Schlesner M, Miller A, Streif S, Staudinger WF, Müller J, Scheffer B, Siedler F, Oesterhelt D - BMC Microbiol. (2009)

Bottom Line: Deletion of the second DUF439 protein had only minimal effects.Genes coding for DUF439 proteins, however, were found to be integral parts of chemotaxis gene regions across the archaeal domain, and they were not detected in other genomic context.Altogether, these results demonstrate that, in the archaeal domain, previously unrecognized archaea-specific Che proteins are essential for relaying taxis signaling to the flagellar apparatus.

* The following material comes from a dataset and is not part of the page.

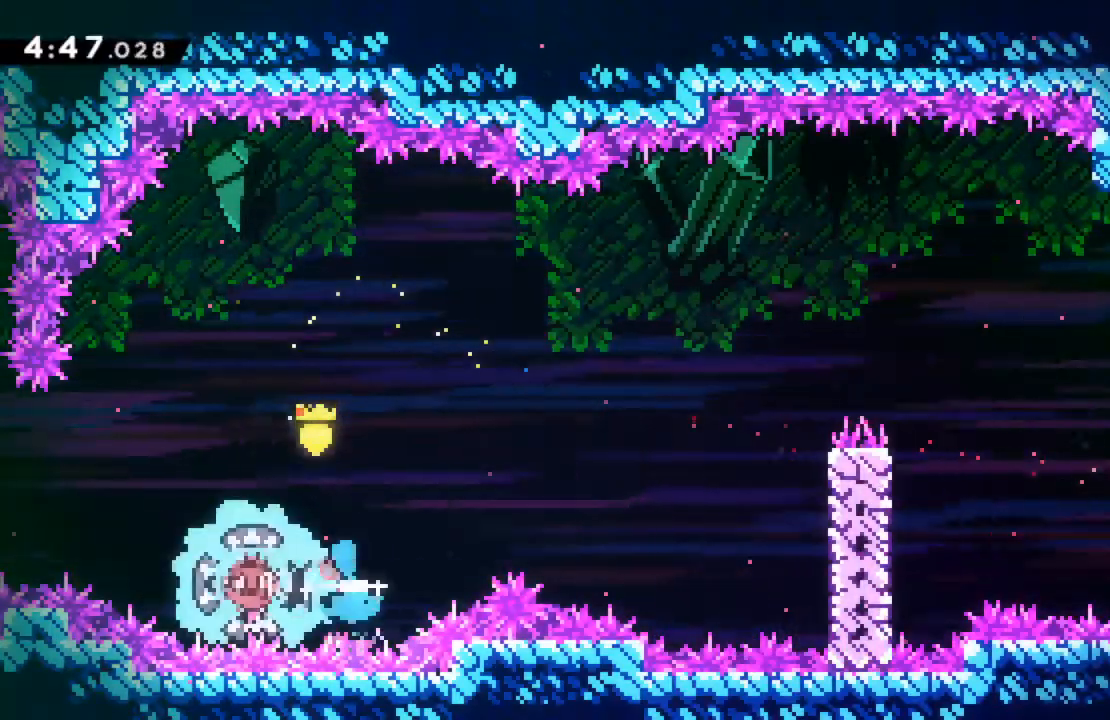
{"buttons": ["DPAD_RIGHT"], "left_stick": "center", "events": [[67, "DPAD_RIGHT", "down"]]}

View Article: PubMed Central - HTML - PubMed

Affiliation: Department of Membrane Biochemistry, Max Planck Institute of Biochemistry, Am Klopferspitz 18, 82152 Martinsried, Germany. schlesne@biochem.mpg.de

ABSTRACT

Background: Archaea share with bacteria the ability to bias their movement towards more favorable locations, a process known as taxis. Two molecular systems drive this process: the motility apparatus and the chemotaxis signal transduction system. The first consists of the flagellum, the flagellar motor, and its switch, which allows cells to reverse the rotation of flagella. The second targets the flagellar motor switch in order to modulate the switching frequency in response to external stimuli. While the signal transduction system is conserved throughout archaea and bacteria, the archaeal flagellar apparatus is different from the bacterial one. The proteins constituting the flagellar motor and its switch in archaea have not yet been identified, and the connection between the bacterial-like chemotaxis signal transduction system and the archaeal motility apparatus is unknown.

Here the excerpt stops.